→ **Exercise instructions**
For the copy, please give all of the data again exactly and leave the pictures out.

→ **The input**
>>>

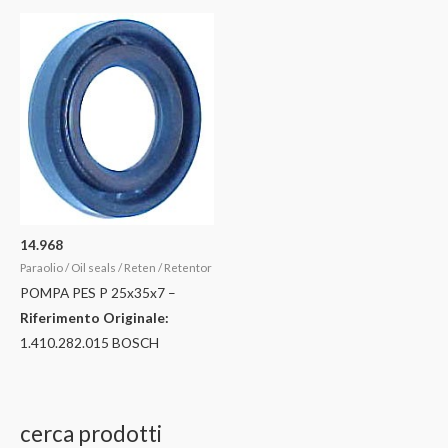
14.968
Paraolio / Oil seals / Reten / Retentor
POMPA PES P 25x35x7 –
Riferimento Originale:
1.410.282.015 BOSCH
cerca prodotti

<<<

→ **Result of the task**
14.968
Paraolio / Oil seals / Reten / Retentor
POMPA PES P 25x35x7 –
Riferimento Originale:
1.410.282.015 BOSCH
cerca prodotti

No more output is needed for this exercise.